Doreen Frasca, a 2008 Paterson appointee, spoke out in favor of shifting the funds. She urged the agency to shift its pay-as-you-go funds to cover its operating gap and wanted to make the move to transfer nearly $90 million in stimulus funds, the maximum allowed by the feds, to the MTA’s operating balance sheet as well. “I will vociferously support transferring 10 percent of that money” to cover the gap,” she said.
Others spoke out against the idea. “I have great difficulty in moving capital money to operating,” Mitchell Pally, the Suffolk County representative, said. “That’s the problem we had in the 70s when we did that and it took us a very very long time to change the negative consequences of that.”
Norman Brown, one of the labor reps from the Metro-North Railroad Coalition, agreed. “The fear is that if capital is flexed to operating, that if federal funds are flexed to operating then the state and the city government will not be forthcoming with the funds they were previously forthcoming with,” he said. In fact, he continued, the state’s shifting of capital debts to the operating ledger is exactly why the MTA is saddled with excruciatingly large debts due to come due in a few years. To do the same in reverse would accomplish nothing.
Despite this burgeoning ideological policy debate, these comments only scratch the surface of the why of it all. On Tuesday, the Regional Plan Association released a statement that explained the policies behind its opposition to the funding shift.

[Requirement a] Please reproduce, word for word, the stretch of the MTA funding passage from "Others spoke out" through "would accomplish nothing.".

[Records for the task]
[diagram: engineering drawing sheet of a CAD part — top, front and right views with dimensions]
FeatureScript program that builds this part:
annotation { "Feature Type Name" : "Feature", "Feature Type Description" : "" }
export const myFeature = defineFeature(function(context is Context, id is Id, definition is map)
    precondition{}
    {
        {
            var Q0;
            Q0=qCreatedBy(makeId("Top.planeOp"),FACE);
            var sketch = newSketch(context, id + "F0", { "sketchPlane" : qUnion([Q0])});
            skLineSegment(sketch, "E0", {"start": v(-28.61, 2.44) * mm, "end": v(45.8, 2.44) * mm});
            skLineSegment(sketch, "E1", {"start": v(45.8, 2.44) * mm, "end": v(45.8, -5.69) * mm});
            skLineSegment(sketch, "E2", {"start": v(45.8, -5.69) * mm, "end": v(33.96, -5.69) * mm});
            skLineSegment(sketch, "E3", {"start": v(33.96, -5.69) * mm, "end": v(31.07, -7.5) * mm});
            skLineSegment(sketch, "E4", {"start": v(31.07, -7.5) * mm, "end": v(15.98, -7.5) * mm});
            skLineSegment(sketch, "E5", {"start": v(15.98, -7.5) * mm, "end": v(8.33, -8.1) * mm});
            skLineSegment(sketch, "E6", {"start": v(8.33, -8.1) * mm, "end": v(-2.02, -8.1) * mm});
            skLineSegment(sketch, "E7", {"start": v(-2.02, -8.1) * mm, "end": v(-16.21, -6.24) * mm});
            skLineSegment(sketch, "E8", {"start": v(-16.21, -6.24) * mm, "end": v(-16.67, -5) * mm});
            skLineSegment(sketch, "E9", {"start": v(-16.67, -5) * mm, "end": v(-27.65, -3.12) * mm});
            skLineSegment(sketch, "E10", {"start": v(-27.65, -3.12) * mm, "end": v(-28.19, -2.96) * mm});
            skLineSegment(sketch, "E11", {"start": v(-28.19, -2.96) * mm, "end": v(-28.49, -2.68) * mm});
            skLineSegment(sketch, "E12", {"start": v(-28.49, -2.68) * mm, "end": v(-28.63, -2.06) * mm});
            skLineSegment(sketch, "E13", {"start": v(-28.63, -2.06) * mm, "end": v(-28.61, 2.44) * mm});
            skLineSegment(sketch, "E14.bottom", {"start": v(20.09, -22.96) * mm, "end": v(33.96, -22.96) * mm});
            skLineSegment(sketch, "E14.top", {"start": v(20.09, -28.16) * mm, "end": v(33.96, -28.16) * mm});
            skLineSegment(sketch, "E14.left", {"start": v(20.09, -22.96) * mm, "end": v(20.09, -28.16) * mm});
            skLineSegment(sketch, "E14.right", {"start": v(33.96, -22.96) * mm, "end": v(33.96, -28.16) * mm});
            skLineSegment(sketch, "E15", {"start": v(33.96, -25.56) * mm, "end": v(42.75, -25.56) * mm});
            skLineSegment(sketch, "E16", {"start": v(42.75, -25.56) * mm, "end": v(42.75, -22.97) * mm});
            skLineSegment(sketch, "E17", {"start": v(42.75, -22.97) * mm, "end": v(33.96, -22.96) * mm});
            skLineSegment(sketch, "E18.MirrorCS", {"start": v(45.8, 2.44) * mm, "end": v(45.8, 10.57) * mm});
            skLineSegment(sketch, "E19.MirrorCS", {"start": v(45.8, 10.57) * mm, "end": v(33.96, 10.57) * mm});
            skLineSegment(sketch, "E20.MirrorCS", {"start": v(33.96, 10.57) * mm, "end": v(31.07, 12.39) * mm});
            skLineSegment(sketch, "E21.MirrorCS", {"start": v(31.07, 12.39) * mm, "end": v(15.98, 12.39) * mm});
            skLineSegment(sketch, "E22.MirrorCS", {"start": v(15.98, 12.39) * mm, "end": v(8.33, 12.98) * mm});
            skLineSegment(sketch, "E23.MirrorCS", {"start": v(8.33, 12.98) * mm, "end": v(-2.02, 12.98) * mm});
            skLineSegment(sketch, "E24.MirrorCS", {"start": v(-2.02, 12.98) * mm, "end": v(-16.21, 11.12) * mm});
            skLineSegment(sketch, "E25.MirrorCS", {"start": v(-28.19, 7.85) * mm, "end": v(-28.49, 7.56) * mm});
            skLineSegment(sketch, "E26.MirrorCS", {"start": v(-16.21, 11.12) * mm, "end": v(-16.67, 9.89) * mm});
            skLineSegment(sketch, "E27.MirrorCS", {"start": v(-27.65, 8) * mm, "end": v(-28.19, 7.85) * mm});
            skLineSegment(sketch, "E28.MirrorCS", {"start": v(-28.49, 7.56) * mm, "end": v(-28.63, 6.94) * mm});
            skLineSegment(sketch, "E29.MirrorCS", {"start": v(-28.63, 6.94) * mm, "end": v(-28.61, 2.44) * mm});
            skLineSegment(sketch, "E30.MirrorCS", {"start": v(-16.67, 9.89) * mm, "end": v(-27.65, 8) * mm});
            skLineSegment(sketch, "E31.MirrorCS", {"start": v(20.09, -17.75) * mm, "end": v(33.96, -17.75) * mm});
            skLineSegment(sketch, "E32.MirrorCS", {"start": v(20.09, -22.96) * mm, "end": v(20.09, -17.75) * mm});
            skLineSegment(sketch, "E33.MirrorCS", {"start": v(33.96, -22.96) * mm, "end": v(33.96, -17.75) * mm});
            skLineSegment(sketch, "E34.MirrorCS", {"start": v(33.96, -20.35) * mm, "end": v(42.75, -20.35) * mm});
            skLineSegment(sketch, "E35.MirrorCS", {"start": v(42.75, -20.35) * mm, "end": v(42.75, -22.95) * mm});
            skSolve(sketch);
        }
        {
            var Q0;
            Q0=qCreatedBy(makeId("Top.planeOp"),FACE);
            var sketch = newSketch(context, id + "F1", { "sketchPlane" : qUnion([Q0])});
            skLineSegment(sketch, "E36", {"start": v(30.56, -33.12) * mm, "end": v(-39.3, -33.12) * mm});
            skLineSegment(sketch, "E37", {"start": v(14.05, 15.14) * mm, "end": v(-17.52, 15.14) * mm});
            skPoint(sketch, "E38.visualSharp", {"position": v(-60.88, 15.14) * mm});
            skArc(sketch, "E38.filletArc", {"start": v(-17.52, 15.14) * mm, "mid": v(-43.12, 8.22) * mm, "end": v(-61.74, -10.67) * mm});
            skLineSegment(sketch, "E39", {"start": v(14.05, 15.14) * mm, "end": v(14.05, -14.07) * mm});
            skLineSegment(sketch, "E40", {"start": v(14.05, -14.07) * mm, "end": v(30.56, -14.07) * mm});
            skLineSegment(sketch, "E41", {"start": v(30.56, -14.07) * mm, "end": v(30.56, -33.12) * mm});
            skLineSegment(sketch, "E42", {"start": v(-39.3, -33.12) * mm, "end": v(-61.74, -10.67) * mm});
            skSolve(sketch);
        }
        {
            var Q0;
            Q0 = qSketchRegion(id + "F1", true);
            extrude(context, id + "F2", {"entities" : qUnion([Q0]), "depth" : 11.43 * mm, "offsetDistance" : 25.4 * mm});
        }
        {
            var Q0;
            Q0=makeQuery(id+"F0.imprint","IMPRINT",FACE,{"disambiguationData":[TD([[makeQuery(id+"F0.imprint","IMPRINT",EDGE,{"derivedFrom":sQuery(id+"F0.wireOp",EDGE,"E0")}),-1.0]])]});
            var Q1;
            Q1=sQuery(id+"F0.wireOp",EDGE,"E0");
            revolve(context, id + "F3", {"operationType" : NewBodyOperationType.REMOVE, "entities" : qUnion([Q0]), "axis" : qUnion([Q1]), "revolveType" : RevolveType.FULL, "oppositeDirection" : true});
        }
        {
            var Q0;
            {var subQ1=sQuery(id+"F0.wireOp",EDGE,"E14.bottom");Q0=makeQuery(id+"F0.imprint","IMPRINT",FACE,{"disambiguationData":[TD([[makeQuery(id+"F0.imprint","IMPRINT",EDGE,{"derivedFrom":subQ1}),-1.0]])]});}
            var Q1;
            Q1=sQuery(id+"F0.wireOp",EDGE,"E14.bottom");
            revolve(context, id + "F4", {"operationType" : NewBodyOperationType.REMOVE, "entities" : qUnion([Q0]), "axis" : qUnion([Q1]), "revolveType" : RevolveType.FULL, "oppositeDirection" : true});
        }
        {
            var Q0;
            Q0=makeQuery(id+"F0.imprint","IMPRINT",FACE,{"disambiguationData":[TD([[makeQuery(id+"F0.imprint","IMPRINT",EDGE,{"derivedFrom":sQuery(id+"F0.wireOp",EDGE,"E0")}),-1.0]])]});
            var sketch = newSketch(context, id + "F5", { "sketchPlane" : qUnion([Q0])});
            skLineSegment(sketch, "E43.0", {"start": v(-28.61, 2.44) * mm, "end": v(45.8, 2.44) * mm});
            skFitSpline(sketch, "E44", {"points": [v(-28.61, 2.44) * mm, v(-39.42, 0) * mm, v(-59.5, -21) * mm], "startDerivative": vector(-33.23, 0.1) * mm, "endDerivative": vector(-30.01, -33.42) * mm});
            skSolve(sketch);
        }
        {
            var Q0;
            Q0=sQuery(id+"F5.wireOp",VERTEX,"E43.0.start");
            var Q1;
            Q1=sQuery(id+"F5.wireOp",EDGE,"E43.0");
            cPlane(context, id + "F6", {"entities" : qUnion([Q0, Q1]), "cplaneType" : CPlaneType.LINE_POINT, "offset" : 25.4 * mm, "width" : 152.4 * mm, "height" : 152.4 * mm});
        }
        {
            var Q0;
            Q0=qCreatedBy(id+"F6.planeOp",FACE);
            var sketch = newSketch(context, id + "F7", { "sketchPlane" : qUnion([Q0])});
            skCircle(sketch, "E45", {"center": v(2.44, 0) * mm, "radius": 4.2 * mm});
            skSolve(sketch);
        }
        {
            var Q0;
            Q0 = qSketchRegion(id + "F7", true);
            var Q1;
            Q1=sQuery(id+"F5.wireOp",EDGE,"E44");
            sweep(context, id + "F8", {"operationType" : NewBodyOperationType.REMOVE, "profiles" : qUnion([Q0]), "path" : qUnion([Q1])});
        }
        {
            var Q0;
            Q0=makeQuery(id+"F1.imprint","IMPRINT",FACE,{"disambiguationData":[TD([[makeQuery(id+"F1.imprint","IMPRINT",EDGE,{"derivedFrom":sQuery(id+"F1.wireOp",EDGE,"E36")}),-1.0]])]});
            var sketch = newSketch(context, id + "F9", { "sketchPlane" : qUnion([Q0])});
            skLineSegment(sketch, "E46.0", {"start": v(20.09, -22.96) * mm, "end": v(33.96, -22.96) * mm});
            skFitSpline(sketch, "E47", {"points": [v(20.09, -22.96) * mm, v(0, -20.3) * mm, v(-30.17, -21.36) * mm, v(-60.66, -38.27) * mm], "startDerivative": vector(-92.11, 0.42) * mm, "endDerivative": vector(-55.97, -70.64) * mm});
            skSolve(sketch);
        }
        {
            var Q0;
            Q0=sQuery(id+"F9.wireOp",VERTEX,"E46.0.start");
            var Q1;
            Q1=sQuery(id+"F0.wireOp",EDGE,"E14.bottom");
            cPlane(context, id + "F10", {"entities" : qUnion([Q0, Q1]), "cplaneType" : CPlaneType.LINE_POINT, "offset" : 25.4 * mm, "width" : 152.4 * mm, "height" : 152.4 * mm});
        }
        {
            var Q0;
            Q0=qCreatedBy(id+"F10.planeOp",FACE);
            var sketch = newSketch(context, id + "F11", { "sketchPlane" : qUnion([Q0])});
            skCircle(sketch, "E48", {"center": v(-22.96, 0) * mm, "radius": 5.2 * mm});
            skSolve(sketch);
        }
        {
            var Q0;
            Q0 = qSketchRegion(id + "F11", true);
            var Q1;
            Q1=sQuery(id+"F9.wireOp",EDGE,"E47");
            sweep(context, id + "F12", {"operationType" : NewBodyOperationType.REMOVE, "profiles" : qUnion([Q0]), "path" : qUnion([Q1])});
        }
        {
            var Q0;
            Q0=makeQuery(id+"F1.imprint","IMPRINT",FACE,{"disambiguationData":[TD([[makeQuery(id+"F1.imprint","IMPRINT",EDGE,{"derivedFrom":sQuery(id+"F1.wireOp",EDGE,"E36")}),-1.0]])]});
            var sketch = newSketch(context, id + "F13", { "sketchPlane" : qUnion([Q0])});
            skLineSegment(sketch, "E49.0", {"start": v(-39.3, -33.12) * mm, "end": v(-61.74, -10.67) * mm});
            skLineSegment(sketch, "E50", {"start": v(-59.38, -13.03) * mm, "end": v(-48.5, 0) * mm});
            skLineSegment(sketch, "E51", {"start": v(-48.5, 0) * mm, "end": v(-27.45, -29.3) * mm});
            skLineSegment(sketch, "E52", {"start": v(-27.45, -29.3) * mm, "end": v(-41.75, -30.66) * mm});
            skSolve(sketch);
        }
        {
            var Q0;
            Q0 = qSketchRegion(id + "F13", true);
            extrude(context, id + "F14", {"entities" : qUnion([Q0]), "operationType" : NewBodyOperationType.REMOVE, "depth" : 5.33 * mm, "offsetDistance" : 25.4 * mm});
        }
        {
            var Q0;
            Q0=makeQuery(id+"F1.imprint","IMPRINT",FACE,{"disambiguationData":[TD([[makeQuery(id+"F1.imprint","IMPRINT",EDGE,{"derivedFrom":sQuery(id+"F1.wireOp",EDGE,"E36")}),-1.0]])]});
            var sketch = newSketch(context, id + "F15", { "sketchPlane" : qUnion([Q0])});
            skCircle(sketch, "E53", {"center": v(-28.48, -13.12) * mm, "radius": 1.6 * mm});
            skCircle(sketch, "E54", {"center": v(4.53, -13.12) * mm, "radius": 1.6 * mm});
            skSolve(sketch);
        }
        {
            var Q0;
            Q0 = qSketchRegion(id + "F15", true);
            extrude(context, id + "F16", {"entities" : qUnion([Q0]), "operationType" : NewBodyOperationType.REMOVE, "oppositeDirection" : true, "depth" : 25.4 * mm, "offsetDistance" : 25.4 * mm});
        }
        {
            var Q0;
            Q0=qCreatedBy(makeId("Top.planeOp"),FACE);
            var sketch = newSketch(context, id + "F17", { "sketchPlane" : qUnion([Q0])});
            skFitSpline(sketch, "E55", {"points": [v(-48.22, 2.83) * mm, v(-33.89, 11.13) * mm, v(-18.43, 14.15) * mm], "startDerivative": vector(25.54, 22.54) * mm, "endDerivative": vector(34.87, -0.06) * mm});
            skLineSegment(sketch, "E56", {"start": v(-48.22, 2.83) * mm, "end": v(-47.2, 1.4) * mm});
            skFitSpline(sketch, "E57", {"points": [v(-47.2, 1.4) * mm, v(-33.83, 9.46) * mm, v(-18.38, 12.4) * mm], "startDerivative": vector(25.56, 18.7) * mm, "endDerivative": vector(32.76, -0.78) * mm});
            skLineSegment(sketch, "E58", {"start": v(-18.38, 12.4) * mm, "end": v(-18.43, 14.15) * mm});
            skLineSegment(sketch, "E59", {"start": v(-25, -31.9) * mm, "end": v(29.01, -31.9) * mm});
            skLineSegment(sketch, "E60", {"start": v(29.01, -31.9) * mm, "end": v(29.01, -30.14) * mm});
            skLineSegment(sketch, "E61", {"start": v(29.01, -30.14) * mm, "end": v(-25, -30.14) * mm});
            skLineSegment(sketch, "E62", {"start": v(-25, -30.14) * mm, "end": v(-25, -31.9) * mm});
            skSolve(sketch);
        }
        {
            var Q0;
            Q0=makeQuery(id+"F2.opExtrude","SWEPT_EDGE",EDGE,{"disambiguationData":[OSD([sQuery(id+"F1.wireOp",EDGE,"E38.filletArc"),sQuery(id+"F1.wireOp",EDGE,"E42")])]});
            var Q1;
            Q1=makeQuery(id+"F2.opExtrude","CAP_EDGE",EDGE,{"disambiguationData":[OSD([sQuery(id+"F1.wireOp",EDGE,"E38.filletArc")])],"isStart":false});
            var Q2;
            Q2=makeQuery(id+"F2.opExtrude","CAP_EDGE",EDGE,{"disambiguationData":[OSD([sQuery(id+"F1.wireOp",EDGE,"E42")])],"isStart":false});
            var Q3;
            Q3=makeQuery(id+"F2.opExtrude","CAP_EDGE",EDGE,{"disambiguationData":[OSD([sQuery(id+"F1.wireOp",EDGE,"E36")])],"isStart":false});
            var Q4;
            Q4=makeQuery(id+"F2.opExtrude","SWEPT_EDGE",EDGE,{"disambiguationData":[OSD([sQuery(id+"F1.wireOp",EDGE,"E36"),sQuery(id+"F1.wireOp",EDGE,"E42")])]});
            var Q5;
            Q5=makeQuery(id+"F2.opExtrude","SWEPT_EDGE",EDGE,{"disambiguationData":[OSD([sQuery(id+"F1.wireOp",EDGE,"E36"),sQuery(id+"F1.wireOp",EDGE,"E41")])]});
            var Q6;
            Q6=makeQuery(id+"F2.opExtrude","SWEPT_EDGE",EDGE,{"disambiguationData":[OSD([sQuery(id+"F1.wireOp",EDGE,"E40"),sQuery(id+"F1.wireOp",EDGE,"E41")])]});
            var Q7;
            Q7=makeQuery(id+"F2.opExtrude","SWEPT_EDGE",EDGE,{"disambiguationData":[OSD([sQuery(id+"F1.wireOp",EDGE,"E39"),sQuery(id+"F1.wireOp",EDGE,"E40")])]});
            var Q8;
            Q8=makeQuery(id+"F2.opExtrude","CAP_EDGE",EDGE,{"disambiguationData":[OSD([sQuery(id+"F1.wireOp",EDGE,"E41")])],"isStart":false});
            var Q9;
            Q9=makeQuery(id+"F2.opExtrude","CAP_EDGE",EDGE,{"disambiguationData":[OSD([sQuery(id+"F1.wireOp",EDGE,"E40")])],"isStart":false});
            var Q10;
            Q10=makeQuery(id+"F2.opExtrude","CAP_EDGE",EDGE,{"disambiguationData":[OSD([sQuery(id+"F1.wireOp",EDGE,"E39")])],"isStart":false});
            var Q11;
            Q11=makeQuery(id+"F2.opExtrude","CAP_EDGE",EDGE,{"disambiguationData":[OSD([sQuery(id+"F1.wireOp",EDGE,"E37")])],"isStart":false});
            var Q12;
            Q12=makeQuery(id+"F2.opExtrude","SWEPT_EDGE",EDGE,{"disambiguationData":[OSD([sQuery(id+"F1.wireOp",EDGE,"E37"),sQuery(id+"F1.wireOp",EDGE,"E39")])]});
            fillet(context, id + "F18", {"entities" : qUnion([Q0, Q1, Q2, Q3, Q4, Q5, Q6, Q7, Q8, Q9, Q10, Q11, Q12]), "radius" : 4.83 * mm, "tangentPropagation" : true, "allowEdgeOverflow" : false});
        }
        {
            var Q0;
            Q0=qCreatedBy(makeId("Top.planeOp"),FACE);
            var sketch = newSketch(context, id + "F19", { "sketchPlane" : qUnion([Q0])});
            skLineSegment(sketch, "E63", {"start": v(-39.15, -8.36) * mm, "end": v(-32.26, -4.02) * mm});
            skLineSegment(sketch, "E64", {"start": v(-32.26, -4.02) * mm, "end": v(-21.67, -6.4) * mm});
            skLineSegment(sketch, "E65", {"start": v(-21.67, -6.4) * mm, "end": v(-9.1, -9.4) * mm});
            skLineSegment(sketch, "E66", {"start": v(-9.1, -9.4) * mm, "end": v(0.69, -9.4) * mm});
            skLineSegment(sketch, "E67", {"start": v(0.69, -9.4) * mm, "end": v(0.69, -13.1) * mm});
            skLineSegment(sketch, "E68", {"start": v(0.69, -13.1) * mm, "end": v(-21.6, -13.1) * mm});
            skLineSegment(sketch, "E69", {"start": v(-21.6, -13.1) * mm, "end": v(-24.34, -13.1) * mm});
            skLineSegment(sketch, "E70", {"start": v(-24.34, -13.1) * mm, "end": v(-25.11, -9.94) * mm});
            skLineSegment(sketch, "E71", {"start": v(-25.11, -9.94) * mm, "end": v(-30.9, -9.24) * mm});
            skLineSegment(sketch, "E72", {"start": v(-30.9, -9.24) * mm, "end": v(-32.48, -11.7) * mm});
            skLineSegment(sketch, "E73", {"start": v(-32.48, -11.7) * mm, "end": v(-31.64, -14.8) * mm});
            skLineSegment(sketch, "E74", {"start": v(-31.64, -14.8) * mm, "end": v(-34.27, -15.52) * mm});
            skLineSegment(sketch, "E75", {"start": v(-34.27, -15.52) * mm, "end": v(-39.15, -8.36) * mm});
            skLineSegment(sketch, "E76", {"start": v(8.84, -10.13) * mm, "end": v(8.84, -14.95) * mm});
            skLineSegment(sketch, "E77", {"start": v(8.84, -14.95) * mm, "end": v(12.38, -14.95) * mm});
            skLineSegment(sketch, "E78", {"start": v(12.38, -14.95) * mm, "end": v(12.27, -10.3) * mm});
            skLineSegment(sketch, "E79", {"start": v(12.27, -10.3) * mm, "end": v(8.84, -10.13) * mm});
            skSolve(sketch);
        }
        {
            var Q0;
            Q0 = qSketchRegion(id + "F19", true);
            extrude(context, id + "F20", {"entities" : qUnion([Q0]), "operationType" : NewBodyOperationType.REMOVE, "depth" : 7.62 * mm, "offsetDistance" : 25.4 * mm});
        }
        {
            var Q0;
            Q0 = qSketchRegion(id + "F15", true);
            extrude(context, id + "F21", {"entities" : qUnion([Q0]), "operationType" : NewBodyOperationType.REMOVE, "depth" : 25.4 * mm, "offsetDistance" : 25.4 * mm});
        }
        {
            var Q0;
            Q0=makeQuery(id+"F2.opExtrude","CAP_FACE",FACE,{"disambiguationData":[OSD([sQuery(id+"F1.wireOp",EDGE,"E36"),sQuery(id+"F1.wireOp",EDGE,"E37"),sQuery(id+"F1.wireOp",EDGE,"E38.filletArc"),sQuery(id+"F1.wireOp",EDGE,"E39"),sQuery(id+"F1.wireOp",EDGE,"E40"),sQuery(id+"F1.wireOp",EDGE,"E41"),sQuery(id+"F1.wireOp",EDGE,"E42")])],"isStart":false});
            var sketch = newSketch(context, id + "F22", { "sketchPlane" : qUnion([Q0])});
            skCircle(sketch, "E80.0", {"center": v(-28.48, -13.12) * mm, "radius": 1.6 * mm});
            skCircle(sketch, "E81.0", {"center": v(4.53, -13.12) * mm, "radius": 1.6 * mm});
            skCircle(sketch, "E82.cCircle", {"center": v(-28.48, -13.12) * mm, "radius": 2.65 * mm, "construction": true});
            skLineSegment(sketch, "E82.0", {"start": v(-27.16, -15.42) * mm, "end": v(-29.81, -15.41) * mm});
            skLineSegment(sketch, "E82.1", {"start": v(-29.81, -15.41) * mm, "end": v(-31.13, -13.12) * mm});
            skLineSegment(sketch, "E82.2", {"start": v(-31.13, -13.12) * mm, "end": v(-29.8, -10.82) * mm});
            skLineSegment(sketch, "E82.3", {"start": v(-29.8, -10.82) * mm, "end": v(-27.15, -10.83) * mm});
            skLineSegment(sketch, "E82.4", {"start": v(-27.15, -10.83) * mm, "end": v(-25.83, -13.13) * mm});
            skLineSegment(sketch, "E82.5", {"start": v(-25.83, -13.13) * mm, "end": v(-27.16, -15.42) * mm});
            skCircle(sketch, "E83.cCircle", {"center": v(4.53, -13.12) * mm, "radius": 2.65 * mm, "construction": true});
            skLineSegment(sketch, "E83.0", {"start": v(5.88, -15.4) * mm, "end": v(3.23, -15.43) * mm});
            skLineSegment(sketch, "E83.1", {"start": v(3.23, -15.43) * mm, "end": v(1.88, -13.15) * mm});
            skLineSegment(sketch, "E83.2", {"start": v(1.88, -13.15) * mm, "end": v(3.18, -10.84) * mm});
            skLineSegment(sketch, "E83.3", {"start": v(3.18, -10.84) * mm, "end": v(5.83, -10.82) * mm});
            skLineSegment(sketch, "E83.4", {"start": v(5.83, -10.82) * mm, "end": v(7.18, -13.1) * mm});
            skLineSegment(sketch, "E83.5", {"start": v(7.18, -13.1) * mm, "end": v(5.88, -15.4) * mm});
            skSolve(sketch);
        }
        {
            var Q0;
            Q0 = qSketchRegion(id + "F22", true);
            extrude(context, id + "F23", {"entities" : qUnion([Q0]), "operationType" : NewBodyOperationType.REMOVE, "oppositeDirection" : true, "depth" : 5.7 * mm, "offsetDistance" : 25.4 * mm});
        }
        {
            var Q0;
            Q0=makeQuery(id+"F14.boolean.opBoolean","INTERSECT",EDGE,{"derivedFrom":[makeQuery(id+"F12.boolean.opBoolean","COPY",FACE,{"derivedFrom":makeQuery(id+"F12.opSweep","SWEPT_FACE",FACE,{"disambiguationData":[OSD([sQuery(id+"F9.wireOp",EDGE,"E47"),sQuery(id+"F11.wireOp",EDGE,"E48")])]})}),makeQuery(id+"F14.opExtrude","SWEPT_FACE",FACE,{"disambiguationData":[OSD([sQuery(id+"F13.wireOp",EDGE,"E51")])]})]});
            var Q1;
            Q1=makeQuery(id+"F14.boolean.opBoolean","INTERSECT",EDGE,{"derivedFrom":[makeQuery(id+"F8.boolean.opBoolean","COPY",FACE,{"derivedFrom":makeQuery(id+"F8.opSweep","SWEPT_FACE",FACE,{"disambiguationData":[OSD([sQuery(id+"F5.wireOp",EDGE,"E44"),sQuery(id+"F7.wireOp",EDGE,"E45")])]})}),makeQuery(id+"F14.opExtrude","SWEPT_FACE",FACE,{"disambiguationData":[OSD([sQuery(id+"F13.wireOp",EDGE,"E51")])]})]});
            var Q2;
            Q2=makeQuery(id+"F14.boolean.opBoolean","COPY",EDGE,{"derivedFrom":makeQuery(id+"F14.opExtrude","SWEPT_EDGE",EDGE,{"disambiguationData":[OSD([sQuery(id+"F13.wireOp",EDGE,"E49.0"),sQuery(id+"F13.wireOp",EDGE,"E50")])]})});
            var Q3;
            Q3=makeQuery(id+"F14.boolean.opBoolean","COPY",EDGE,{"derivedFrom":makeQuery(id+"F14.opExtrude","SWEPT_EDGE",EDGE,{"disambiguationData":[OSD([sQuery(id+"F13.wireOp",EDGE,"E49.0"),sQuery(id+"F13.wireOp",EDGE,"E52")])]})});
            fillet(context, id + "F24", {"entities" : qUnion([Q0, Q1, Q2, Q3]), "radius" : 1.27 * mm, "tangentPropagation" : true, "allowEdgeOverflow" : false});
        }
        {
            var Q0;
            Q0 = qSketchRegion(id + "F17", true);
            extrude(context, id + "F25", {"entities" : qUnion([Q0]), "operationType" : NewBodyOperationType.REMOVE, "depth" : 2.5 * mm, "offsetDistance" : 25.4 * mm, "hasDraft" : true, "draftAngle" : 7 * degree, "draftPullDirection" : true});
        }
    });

[Requirement b] Locate each line in the records that contains the string "allowEdgeOverflow", matching case, and copy every such line.

[Expected output a]
Others spoke out against the idea. “I have great difficulty in moving capital money to operating,” Mitchell Pally, the Suffolk County representative, said. “That’s the problem we had in the 70s when we did that and it took us a very very long time to change the negative consequences of that.”
Norman Brown, one of the labor reps from the Metro-North Railroad Coalition, agreed. “The fear is that if capital is flexed to operating, that if federal funds are flexed to operating then the state and the city government will not be forthcoming with the funds they were previously forthcoming with,” he said. In fact, he continued, the state’s shifting of capital debts to the operating ledger is exactly why the MTA is saddled with excruciatingly large debts due to come due in a few years. To do the same in reverse would accomplish nothing.

[Expected output b]
            fillet(context, id + "F18", {"entities" : qUnion([Q0, Q1, Q2, Q3, Q4, Q5, Q6, Q7, Q8, Q9, Q10, Q11, Q12]), "radius" : 4.83 * mm, "tangentPropagation" : true, "allowEdgeOverflow" : false});
            fillet(context, id + "F24", {"entities" : qUnion([Q0, Q1, Q2, Q3]), "radius" : 1.27 * mm, "tangentPropagation" : true, "allowEdgeOverflow" : false});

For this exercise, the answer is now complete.